* BEGIN PAGE EXCERPT *

The Planet Explorer (1957) by Murray LEINSTER
and Mission to Universe (1965) by Gordon DICKSON
are both episodic novels in which a team deals
with a series of such mysteries. In most cases the
characters are rendered in a shallow fashion; it
is the problem and the exotic setting that are
supposed to hold the reader’s attention. Occasionally a talented writer uses that same form
to tell a more complex story, as is the case with
this novelette by Ursula K. L
E GUIN, set in the
author’s Hain universe.

* END PAGE EXCERPT *
* BEGIN DATA ENTRIES *

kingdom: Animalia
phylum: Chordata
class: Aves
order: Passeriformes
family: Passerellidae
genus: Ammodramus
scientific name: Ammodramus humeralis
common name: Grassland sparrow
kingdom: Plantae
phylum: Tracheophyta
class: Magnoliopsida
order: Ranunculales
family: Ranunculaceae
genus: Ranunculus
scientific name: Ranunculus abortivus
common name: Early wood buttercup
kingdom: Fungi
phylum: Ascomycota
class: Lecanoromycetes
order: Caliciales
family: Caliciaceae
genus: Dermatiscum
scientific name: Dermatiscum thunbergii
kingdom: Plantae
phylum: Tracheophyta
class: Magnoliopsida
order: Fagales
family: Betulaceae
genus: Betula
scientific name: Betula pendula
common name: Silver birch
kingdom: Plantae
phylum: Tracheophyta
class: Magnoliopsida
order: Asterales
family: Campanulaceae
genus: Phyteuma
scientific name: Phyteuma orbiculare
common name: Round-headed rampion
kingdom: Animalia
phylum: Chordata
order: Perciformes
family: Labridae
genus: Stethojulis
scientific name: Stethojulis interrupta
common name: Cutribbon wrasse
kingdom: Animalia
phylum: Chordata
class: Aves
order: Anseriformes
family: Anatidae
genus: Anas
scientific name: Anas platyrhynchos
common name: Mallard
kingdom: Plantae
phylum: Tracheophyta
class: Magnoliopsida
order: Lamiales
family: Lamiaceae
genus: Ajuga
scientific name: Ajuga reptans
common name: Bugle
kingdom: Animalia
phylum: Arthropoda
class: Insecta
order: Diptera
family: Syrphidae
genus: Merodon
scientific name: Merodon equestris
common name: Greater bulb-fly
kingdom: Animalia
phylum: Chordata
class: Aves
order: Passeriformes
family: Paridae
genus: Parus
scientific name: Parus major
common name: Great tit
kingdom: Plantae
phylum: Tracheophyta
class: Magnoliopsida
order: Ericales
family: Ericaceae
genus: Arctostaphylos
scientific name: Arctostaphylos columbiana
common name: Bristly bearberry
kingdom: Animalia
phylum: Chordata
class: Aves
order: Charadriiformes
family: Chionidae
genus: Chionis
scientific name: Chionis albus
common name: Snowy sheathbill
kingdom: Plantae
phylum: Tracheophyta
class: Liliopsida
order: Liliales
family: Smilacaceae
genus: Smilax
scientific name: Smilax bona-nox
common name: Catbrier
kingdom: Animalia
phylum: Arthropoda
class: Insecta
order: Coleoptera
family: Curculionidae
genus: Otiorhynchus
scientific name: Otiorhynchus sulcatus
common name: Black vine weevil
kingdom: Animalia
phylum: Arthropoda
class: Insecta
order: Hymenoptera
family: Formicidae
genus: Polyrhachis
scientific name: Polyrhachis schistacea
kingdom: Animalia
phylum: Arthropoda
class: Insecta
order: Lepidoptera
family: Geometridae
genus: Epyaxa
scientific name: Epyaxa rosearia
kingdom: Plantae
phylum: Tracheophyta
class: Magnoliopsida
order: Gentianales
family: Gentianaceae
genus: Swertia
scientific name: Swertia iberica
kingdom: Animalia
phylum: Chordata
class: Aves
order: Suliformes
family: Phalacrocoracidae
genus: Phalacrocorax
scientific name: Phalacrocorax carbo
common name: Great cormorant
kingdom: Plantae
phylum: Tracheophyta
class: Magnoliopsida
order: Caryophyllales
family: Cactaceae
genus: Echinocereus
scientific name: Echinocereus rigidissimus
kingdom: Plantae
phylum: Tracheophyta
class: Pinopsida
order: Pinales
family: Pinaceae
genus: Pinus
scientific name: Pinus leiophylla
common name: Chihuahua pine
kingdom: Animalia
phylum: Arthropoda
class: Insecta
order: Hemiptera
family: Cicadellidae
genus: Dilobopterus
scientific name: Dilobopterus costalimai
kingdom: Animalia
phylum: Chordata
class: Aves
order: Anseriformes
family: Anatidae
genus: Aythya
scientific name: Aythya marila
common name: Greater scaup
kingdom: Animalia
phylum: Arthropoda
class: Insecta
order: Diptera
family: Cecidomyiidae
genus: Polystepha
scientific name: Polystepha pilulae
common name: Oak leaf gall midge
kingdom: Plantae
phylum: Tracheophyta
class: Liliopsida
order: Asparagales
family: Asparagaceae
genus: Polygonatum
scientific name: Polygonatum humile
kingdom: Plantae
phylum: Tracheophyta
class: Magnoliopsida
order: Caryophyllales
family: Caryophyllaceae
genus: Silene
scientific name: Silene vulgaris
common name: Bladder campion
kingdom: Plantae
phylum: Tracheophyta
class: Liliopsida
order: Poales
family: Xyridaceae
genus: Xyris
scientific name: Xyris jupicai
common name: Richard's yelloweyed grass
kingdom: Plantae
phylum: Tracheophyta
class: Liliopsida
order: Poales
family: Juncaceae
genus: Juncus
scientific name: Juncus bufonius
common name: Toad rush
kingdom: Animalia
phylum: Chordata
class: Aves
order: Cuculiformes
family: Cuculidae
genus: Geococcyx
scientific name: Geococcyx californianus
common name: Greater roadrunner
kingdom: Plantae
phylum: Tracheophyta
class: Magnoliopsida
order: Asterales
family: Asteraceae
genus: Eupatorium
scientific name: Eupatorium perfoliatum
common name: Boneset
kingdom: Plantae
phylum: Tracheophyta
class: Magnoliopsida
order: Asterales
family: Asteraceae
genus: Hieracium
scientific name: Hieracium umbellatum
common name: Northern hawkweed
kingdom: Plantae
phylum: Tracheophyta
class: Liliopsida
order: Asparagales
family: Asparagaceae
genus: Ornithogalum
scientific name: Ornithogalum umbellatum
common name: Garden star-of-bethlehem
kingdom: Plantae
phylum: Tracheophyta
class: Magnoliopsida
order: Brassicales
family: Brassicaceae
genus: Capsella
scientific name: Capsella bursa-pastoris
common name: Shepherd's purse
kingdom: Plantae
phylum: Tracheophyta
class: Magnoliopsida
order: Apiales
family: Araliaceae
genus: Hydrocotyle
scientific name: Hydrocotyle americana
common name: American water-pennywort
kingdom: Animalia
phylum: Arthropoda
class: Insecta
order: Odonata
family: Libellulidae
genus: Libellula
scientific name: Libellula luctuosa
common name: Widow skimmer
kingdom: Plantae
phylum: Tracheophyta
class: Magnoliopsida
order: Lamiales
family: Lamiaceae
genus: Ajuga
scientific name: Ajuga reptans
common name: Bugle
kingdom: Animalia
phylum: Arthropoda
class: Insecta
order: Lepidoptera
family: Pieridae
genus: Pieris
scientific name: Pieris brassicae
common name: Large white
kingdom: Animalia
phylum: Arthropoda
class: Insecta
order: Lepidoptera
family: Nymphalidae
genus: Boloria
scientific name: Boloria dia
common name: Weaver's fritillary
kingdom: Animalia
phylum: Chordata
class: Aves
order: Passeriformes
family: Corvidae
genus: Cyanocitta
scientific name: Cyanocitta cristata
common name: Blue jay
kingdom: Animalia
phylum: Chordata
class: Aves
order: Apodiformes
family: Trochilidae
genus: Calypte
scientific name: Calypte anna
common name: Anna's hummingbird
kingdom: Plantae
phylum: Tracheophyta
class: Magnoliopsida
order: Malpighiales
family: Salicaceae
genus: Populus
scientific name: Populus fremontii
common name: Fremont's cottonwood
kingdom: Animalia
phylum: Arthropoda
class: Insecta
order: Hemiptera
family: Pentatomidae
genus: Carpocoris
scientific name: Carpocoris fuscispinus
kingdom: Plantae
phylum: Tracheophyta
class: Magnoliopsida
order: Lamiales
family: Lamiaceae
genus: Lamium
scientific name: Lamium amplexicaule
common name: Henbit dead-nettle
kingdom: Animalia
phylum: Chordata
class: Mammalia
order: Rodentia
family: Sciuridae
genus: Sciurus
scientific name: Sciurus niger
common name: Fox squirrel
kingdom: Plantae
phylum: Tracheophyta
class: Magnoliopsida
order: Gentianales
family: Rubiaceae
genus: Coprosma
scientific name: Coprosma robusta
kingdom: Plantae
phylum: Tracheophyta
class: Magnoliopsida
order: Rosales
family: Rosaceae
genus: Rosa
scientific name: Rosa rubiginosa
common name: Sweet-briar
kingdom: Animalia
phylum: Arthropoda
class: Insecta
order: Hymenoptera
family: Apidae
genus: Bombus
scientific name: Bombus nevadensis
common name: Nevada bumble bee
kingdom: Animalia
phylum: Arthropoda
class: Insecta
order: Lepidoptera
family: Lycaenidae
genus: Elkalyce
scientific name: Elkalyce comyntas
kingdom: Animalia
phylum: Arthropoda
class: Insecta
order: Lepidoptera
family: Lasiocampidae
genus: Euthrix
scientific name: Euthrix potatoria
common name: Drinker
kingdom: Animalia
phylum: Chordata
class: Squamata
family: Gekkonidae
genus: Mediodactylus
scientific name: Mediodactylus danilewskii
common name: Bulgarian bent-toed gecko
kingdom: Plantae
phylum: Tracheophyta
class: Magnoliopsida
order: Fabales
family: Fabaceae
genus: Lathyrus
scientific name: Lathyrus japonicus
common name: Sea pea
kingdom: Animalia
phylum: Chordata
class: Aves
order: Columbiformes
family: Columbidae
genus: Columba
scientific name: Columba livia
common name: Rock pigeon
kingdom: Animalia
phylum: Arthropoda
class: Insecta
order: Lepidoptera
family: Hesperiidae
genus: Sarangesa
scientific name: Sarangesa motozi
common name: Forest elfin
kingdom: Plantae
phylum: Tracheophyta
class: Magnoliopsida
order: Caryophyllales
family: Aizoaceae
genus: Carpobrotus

* END DATA ENTRIES *

DIRECTIVES:
1. From the passage on episodic novels, give again the words that begin at "The Planet Explorer" and stop after "author’s Hain universe.".
2. Using the passage on episodic novels, decide whether each statement agrees with it, answering yes or no and quoting the deciding words.
(a) The Planet Explorer came out in 1957.
(b) Mission to Universe was written by Murray Leinster.
(c) In most such novels the characters are drawn in depth.
3. Answer these questions from the passage on episodic novels.
(a) In what year was Mission to Universe published?
(b) What is supposed to hold the reader's attention in most of these novels?
(c) In what universe is the novelette set?

TASK-BY-TASK ANSWERS:
1.
The Planet Explorer (1957) by Murray LEINSTER
and Mission to Universe (1965) by Gordon DICKSON
are both episodic novels in which a team deals
with a series of such mysteries. In most cases the
characters are rendered in a shallow fashion; it
is the problem and the exotic setting that are
supposed to hold the reader’s attention. Occasionally a talented writer uses that same form
to tell a more complex story, as is the case with
this novelette by Ursula K. L
E GUIN, set in the
author’s Hain universe.

2.
(a) Yes: "The Planet Explorer (1957) by Murray LEINSTER"
(b) No: "Mission to Universe (1965) by Gordon DICKSON"
(c) No: "In most cases the characters are rendered in a shallow fashion"

3.
(a) 1965
(b) The problem and the exotic setting
(c) The author's Hain universe